Deploy production fails

Hi everyone, I have a bit of a problem on deploying production. I tried with the trellis-cli command trellis deploy production and I receive this error:

[WARNING]: Unhandled error in Python interpreter discovery for host
********: Failed to connect to the host via ssh:
web@********: Permission denied (publickey).
fatal: [**********]: UNREACHABLE! => {"changed": false, "msg": "Data could not be sent to remote host \"**********\". Make sure this host can be reached over ssh: web@********: Permission denied (publickey).\r\n", "unreachable": true}

I connected via ssh to my server and the key is actually there, so I tried to manually first, re-provision with tail using ansible ansible-playbook server.yml --ask-vault-password -e env=production -vvvv

But I got this other error:

TASK [Gathering Facts] **********************************************************************************************************************
task path: /Users/ernestoianuario/ernestoianuario.com/trellis/server.yml:12
fatal: [*********]: FAILED! => {
    "msg": "The field 'become_pass' has an invalid value, which includes an undefined variable. The error was: 'ansible.parsing.yaml.objects.AnsibleUnicode object' has no attribute 'name'. 'ansible.parsing.yaml.objects.AnsibleUnicode object' has no attribute 'name'. 'ansible.parsing.yaml.objects.AnsibleUnicode object' has no attribute 'name'. 'ansible.parsing.yaml.objects.AnsibleUnicode object' has no attribute 'name'"

(Collected data)

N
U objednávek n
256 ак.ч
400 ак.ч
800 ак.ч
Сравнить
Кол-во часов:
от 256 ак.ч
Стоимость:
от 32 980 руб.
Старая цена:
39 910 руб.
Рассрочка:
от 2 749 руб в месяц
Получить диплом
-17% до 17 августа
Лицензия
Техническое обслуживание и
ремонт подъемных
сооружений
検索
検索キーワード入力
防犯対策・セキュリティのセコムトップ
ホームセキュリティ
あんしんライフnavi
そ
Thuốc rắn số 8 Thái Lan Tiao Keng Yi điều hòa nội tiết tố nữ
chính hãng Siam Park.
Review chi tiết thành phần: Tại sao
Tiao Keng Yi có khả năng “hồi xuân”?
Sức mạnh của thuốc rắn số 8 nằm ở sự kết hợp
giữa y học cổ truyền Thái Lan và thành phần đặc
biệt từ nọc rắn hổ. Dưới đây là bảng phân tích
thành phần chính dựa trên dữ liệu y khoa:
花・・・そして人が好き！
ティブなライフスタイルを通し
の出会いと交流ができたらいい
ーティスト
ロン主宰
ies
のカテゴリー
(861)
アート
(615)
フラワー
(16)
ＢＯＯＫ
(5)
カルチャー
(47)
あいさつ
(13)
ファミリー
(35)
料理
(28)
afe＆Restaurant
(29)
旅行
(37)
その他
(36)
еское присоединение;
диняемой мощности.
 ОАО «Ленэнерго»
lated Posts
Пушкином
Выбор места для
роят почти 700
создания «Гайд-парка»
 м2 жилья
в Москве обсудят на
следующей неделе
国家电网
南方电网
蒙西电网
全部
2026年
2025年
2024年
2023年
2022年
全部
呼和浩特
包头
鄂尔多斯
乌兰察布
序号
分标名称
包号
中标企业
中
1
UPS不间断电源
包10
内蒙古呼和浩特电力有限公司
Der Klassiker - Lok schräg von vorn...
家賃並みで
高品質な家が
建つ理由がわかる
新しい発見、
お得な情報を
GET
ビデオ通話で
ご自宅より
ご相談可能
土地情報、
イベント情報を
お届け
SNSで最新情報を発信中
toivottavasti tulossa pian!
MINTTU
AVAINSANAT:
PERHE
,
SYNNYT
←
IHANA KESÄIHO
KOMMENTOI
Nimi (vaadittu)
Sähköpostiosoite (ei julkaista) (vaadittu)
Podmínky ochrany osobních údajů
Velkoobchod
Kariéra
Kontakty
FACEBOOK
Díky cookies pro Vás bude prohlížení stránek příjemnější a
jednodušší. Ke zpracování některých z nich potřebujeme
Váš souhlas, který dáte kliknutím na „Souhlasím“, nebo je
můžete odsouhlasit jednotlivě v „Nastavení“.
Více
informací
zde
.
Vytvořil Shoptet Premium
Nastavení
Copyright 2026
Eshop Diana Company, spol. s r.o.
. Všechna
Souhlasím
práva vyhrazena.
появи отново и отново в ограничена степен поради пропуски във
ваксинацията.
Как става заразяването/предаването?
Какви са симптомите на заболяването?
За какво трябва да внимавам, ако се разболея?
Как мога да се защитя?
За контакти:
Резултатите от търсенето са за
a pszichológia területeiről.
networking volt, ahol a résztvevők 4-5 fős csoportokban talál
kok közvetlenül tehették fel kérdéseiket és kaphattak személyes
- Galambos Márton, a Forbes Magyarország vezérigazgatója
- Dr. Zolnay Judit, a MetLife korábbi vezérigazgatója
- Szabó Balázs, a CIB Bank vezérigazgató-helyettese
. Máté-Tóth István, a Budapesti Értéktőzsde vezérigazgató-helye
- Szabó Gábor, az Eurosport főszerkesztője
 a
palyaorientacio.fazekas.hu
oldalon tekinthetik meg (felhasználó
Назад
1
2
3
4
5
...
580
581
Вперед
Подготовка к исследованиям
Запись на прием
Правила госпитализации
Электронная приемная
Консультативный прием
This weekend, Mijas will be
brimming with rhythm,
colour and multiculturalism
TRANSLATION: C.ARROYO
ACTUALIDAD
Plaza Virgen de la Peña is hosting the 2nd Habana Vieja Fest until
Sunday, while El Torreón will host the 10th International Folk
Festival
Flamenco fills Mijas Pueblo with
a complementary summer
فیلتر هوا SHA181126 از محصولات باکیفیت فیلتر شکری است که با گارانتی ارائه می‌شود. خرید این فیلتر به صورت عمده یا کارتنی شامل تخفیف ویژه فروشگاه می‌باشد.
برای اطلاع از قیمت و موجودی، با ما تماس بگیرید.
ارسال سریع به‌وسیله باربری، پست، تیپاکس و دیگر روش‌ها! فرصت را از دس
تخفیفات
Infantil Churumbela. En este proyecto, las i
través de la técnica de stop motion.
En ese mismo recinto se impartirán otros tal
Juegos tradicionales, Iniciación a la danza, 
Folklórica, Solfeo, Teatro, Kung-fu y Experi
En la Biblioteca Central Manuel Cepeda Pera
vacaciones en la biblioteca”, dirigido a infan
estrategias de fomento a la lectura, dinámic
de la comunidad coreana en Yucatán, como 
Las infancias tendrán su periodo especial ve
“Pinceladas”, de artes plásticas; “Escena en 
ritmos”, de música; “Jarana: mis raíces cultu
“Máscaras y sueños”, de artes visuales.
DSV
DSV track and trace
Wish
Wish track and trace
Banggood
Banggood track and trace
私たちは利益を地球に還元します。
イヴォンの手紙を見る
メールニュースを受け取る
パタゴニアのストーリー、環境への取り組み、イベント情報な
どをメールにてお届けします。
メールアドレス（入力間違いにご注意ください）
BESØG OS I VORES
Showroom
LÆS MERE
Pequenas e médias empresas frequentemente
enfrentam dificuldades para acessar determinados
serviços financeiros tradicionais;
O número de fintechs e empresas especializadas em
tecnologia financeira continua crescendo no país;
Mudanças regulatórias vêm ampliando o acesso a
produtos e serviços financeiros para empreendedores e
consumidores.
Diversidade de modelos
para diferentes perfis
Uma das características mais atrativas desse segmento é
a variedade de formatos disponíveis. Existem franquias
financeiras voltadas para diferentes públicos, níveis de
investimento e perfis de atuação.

QUESTIONS ON THE MATERIAL:
1. Summarize the post about the failed production deploy in two sentences.
2. Write what comes next in the post about the failed production deploy, picking up after its last line.

ANSWER LIST:
1. Running `trellis deploy production` fails with an SSH "Permission denied (publickey)" error, and Ansible reports the host as unreachable. After confirming the key is present on the server, the poster tried re-provisioning with `ansible-playbook server.yml --ask-vault-password -e env=production -vvvv`, but that stopped at the Gathering Facts task because the `become_pass` field has an invalid value that includes an undefined variable.

2.
}

I tried to google it but nothing comes up. Any thought/suggestion?
Thanks in advance,

Ernesto

Can you connect to the server manually, using ssh, with the corresponding private key, same username?

Thanks for your answer, I just checked and your assumption was right, actually I cannot connect via ssh with web user, but I can with root user.
I am not sure to what “private key” you are referring to? How/where can I add it and connect? I assume that’s the issue here, but I am not sure on how to solve it, I am pretty much a newbie using trellis :sweat_smile:.
I was able to connect previously, in fact, I have a testing trellis website already on my server. I didn’t change any key afaik, I tried to decrypt all vault password and all is fine. Would you mind give me some tip please?

Sure, so usually you create a private-public keypair on your workstation and then you put the public key onto the web server (unter .ssh/authorized_keys), the private key stays on your system, ideally never transmitted elsewhere, it is used to authenticate against the public key.

Trellis handles this for your, too (which is really nice): You put the public keys into the public_keys/ directory of your Trellis project directory, then those keys are copied during provisioning (not deploy!). Are there any public keys in public_keys/ yet?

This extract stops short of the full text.